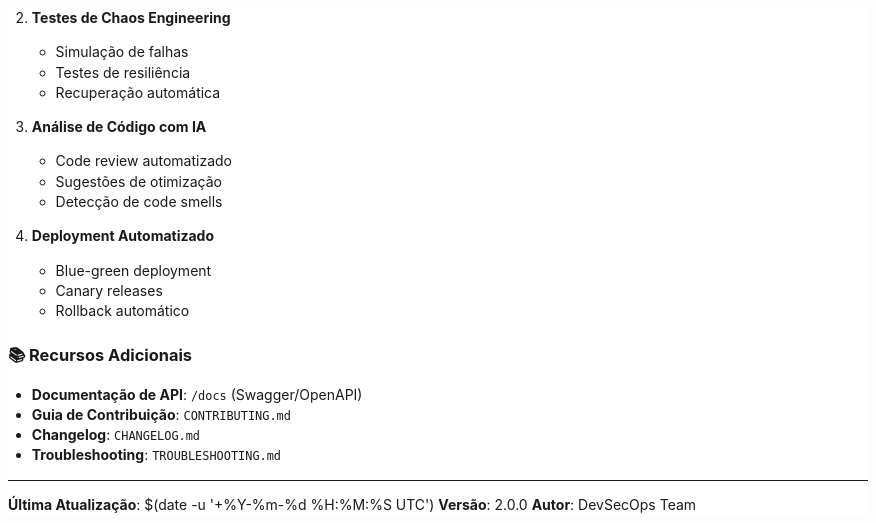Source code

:2. **Testes de Chaos Engineering**
   - Simulação de falhas
   - Testes de resiliência
   - Recuperação automática

3. **Análise de Código com IA**
   - Code review automatizado
   - Sugestões de otimização
   - Detecção de code smells

4. **Deployment Automatizado**
   - Blue-green deployment
   - Canary releases
   - Rollback automático

### 📚 Recursos Adicionais

- **Documentação de API**: `/docs` (Swagger/OpenAPI)
- **Guia de Contribuição**: `CONTRIBUTING.md`
- **Changelog**: `CHANGELOG.md`
- **Troubleshooting**: `TROUBLESHOOTING.md`

---

**Última Atualização**: $(date -u '+%Y-%m-%d %H:%M:%S UTC')
**Versão**: 2.0.0
**Autor**: DevSecOps Team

§

#### Work required:
Wherever the string "Testes" appears in the entries, copy that line.

#### Response to this task:
:2. **Testes de Chaos Engineering**
   - Testes de resiliência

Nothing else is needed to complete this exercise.